It was the 1987 general election campaign. I'd recently been made the BBC's Scottish political correspondent and I was furious that Prime Minister Margaret Thatcher had refused to give me an interview. So, when she arrived for a “whistle stop” press conference at Glasgow Airport, I was determined to get something out of her.
After her scripted remarks, I started hurling questions at her without waiting to be called. “Whatever happened to Tory promises on a better devolution, Mrs Thatcher?...What have you to the hundreds of thousands of Scots thrown out of work?...Do you not accept that your poll tax is destroying the TorIes as a political force in Scotland? ”. She answered my early questions, but at this she halted and said in those inimitable tones: “That's quite enough from you, young man. Now, does anyone else here want to ask the poll tax question?”. There was silence from rest of the hack pack who were clearly enjoying seeing the press conference turned into a car crash. Grudgingly she continued, and though my editor had to cut the bits and pieces together afterwards, we got an interview of sorts.
I was quite out of order, of course, and I rather cringe at the thought of it.

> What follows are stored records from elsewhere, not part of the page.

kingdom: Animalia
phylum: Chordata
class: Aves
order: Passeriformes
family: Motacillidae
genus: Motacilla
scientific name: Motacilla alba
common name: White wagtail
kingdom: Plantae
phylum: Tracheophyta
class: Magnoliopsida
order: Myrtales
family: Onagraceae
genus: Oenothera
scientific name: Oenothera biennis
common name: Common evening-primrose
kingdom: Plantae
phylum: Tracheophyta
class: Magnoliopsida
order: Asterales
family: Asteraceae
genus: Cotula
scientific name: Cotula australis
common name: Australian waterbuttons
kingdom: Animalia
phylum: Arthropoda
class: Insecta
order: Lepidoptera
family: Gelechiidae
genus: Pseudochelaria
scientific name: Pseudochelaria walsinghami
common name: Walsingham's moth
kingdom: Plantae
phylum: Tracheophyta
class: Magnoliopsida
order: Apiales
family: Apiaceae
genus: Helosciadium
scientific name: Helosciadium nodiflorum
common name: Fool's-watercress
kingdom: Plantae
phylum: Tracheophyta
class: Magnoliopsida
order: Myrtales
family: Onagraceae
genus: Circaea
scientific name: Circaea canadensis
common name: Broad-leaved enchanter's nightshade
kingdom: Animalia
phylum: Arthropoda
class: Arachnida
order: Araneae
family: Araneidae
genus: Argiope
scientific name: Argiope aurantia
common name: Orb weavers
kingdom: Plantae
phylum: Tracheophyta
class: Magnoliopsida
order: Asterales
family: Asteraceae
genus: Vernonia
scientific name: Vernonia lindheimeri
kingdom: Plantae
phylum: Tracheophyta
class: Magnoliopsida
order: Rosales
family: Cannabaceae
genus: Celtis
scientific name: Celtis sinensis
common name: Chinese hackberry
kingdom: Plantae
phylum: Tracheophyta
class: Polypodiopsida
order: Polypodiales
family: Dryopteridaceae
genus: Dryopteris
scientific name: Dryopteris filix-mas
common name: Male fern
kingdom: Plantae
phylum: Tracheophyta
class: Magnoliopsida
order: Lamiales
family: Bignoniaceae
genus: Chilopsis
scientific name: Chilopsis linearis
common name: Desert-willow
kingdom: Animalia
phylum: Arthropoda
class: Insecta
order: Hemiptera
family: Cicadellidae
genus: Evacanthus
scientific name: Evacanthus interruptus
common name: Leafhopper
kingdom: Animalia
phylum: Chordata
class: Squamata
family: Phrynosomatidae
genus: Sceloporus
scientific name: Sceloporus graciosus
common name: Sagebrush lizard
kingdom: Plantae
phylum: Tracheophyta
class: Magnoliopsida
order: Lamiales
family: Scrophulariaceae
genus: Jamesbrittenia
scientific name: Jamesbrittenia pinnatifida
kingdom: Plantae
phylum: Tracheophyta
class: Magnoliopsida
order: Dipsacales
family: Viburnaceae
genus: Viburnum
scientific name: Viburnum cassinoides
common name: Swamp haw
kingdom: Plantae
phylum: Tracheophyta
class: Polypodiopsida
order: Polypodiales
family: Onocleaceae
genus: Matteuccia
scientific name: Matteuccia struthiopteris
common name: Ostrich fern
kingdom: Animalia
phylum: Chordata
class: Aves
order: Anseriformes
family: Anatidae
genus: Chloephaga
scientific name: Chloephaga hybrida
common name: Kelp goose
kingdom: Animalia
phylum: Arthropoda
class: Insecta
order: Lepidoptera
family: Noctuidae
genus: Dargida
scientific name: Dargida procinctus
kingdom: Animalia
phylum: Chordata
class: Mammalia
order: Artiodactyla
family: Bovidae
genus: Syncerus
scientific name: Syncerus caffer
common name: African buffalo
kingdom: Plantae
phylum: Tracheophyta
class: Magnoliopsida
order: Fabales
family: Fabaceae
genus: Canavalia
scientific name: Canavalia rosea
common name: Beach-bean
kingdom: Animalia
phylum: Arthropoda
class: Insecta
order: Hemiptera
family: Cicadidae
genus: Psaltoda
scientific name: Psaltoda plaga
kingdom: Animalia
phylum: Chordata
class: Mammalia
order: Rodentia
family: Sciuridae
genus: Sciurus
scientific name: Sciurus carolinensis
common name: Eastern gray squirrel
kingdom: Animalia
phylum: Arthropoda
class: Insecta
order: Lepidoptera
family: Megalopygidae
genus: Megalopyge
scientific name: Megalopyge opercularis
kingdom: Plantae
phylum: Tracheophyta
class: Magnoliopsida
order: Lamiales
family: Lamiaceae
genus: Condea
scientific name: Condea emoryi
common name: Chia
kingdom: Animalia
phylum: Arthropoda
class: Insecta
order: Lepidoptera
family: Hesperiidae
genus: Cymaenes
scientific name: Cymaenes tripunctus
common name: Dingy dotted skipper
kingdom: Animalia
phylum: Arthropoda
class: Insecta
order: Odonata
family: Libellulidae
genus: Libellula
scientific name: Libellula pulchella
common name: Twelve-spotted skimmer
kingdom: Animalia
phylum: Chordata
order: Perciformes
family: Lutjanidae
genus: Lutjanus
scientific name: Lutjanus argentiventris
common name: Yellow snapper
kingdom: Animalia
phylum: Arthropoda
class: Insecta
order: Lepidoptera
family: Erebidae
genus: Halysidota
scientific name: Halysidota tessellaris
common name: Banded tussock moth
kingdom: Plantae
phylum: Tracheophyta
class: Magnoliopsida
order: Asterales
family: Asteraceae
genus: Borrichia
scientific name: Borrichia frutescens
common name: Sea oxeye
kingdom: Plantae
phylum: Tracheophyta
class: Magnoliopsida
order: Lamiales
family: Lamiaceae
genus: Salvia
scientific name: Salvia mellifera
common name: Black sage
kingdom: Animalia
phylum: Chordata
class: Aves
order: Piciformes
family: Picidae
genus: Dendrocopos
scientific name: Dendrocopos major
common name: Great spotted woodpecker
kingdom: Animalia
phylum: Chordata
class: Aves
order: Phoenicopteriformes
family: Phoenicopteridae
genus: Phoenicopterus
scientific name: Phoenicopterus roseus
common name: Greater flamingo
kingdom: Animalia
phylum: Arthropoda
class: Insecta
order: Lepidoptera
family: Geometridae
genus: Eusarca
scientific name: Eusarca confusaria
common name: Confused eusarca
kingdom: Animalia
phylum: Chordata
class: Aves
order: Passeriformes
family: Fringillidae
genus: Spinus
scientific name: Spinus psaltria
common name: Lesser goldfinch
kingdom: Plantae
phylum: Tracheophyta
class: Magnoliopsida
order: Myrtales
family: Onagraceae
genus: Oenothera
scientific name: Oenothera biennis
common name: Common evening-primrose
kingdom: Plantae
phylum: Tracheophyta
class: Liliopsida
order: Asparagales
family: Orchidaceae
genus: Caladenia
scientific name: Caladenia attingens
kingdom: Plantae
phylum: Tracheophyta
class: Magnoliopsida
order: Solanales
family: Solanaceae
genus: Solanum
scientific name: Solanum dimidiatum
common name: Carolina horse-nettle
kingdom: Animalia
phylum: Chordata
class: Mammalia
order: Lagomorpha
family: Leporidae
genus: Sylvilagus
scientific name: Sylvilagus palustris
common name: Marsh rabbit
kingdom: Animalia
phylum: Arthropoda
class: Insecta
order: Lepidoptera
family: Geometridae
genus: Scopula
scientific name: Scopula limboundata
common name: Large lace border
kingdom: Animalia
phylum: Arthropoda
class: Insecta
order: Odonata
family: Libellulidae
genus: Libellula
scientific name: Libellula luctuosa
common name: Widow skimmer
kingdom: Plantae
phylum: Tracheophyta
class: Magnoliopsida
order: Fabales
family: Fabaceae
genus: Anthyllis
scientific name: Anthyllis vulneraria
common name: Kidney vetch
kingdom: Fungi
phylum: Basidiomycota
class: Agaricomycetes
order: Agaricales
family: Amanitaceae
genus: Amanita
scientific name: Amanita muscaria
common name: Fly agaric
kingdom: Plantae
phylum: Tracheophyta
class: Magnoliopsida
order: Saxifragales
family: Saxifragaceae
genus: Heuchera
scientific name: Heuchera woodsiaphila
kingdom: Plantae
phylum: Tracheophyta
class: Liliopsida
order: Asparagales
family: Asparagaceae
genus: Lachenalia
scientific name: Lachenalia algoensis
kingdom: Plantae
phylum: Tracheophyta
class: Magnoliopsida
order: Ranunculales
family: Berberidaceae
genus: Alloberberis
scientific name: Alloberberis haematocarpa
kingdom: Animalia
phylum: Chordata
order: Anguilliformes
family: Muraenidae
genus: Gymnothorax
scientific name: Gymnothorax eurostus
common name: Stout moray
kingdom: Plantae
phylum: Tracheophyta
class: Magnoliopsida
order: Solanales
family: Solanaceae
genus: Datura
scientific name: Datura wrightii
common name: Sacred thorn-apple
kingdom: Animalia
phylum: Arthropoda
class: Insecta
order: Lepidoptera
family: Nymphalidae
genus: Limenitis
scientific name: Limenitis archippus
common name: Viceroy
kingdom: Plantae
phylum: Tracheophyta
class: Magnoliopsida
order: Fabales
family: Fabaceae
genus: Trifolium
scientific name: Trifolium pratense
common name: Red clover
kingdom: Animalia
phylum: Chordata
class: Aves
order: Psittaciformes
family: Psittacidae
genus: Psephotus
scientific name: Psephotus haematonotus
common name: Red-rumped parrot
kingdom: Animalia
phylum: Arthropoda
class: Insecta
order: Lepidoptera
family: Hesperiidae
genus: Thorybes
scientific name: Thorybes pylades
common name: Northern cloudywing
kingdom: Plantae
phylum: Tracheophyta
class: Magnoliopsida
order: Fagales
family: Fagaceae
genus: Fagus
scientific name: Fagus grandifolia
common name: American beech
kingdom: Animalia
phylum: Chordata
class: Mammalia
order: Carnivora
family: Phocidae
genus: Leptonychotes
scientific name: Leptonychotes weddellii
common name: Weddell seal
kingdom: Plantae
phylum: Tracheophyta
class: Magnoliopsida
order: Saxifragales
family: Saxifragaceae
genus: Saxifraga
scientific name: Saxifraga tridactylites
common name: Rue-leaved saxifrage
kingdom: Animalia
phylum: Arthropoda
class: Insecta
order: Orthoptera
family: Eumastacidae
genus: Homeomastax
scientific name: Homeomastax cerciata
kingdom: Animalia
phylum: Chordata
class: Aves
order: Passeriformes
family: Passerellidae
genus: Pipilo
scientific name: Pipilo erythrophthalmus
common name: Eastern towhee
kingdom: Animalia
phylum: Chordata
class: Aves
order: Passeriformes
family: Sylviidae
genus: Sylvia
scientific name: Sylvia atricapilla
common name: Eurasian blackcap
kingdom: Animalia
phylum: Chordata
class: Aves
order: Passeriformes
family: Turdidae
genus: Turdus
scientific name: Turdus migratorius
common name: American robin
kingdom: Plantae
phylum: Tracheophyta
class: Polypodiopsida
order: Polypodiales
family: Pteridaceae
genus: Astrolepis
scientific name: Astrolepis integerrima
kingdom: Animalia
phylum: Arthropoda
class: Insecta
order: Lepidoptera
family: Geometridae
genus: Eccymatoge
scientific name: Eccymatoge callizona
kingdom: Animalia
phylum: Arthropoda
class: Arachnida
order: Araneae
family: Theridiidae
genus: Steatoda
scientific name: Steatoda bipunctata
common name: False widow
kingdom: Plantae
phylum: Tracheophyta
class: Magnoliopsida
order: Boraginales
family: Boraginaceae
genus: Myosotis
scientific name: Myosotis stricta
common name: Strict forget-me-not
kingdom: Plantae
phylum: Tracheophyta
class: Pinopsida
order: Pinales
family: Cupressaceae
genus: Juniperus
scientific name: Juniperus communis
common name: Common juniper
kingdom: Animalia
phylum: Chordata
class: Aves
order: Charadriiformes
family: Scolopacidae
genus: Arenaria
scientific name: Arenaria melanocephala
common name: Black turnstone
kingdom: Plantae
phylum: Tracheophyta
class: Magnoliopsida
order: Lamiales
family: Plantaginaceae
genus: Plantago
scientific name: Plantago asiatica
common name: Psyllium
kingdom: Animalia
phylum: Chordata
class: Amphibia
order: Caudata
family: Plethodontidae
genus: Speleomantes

As I was leaving she looked directly at me with that deadly smile and a shake of the head which said: “Ok – but don't think you're so clever.” I only interviewed her properly once after that and it was an uncomfortable affair. Almost as uncomfortable as seeing her again, ten feet high, on the cinema screen meticulously recreated by Meryl Streep in The Iron Lady. It was like being back a that press conference.